Posterior simulation and checking methods

Smooth effects simulations

As of version 0.1.3, the mgcViz R package (Fasiolo et al., 2018) includes some methods for posterior simulation. Here we describe how to simulate and visualize one dimensional smooth effects. We start by simulating Gaussian data from a standard GAM example:

library(mgcViz)
set.seed(49)
dat <- gamSim(1,n=400,dist="normal",scale=2, verbose = FALSE)
b <- gamV(y~s(x0)+s(x1)+s(x2)+s(x3), data=dat)

To plot the first smooth effect, together with some posterior simulations, we can do:

plot(sm(b, 1), nsim = 20) + l_ciLine() + l_fitLine() + l_simLine()

Here the argument nsim is used to specify the number of posterior simulations to perform for this smooth and l_simLine is the layer used to plot the simulated smooths.

(People photos with keypoints)
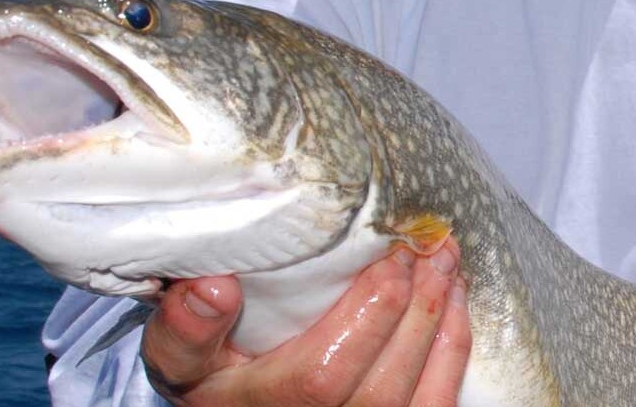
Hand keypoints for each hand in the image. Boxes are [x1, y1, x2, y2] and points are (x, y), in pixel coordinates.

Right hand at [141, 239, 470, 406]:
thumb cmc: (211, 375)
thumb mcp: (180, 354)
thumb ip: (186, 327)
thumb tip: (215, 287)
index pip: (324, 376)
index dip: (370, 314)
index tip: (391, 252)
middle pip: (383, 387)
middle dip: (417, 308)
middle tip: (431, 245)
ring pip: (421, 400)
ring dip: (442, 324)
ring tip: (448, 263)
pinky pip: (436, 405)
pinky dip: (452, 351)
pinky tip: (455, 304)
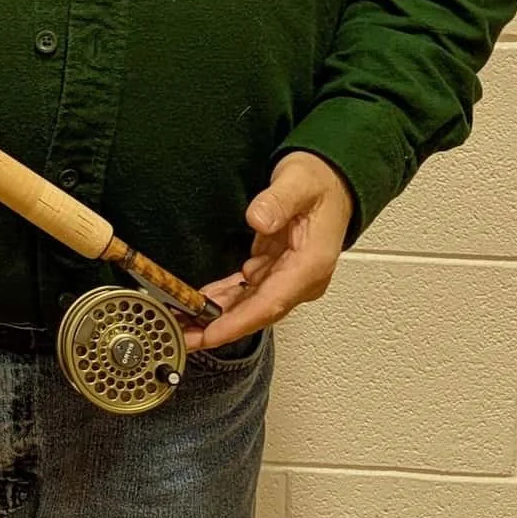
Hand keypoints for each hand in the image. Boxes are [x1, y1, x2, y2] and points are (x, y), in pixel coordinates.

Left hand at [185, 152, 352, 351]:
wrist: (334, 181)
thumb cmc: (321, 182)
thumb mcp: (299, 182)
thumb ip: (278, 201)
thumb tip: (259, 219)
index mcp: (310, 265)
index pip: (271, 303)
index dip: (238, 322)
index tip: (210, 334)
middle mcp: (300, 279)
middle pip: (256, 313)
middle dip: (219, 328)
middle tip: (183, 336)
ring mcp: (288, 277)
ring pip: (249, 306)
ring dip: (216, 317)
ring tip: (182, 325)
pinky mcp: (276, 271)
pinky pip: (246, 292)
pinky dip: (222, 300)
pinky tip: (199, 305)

* _PROBLEM SET_
1. Summarize the text on posterior simulation in mgcViz in two sentences.
2. According to the text on posterior simulation in mgcViz, which version of the package first included methods for posterior simulation?
3. Pick up the text on posterior simulation in mgcViz after its last sentence and continue writing it.

* _ANSWERS PROVIDED_
1. Since version 0.1.3, the mgcViz R package includes methods for posterior simulation, and the text shows how to simulate and visualize one-dimensional smooth effects using Gaussian data from a standard GAM example. The first smooth effect is plotted along with posterior simulations, where the nsim argument sets the number of simulations and the l_simLine layer draws the simulated smooths.

2. Version 0.1.3.

3.
One reference supporting the use of posterior simulations for smooth effect uncertainty assessment is Bowman (2018), who also argues in favour of the use of “density strips” as alternative to the traditional mean + confidence interval effects plots, such as the one above. The l_fitDens layer can be used to add a conditional posterior density strip to 1D smooth effects plots, where the opacity is proportional to the conditional posterior density of the fitted effect, under the usual Gaussian approximation to the posterior. Here is an example:

plot(sm(b, 1), nsim = 20) + l_fitDens() + l_simLine(colour = 1)

Of course these methods can be applied to all the one dimensional smooth contained in the model:

pl <- plot(b, nsim = 20) + l_fitDens() + l_simLine(colour = 1) + theme(legend.position="none")
print(pl, pages = 1)

Bayesian posterior predictive checks

Performing posterior predictive checks is important in the Bayesian modelling workflow, as explained for instance in Gabry (2019). There are several methods for performing posterior checks in mgcViz. We’ll start with in-sample checks, that is checks that compare the distribution of the observed responses $y$ with that of the posterior simulations $\tilde{y}$ given the covariates $x$, where both $y$ and $x$ come from the training set (i.e. they have been used to estimate the model). Consider the following example, where the residuals variance depends on covariate x2:

library(mgcViz)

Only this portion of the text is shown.